↓↓↓

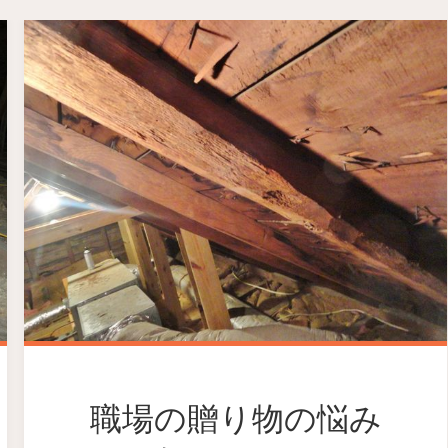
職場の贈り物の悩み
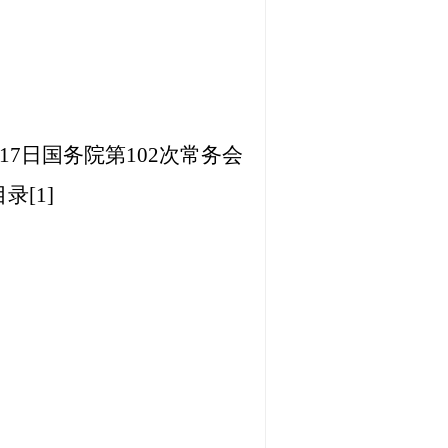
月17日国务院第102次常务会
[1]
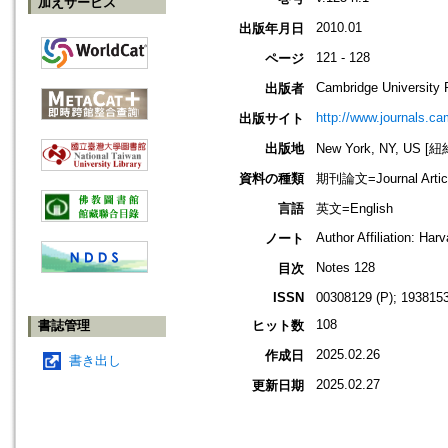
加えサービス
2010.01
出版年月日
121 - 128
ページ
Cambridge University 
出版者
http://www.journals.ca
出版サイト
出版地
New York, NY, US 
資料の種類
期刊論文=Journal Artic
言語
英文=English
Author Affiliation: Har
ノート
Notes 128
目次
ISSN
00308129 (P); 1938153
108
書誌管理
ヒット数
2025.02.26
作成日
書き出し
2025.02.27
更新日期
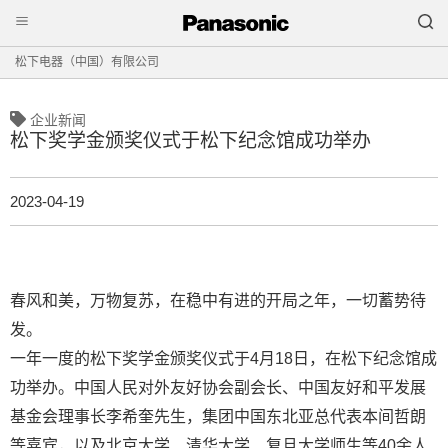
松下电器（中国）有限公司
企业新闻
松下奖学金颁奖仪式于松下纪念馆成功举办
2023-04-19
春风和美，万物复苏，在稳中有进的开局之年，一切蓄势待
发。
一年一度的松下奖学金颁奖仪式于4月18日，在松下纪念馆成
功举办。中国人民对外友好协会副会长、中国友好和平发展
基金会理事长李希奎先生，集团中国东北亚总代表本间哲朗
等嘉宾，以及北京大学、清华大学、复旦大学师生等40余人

↑↑↑
↓↓↓

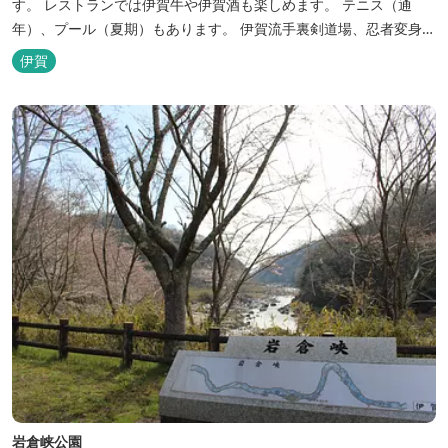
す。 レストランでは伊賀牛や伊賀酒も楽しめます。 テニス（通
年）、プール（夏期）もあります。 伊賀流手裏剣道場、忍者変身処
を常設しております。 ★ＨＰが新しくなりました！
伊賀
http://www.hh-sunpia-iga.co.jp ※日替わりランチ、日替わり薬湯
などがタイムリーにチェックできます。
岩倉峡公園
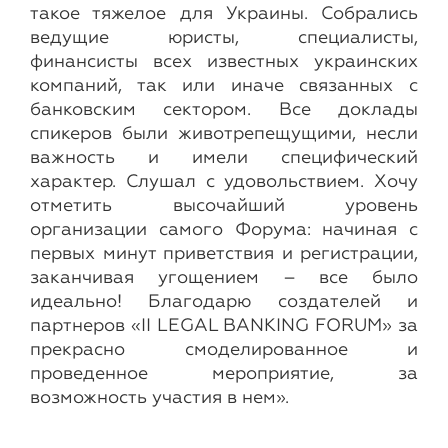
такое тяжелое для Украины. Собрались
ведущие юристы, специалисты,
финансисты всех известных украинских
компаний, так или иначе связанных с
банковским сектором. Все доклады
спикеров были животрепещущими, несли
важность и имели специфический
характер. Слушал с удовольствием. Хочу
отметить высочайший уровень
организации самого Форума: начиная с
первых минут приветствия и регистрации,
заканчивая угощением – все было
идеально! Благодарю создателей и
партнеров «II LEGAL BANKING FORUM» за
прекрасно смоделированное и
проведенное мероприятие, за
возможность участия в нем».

↑↑↑

_Work to be completed_:
Gather every line of the items that contains the string "http" and copy each such line in full.

_Result of this exercise_:
http://www.journals.ca
http://www.hh-sunpia-iga.co.jp ※日替わりランチ、日替わり薬湯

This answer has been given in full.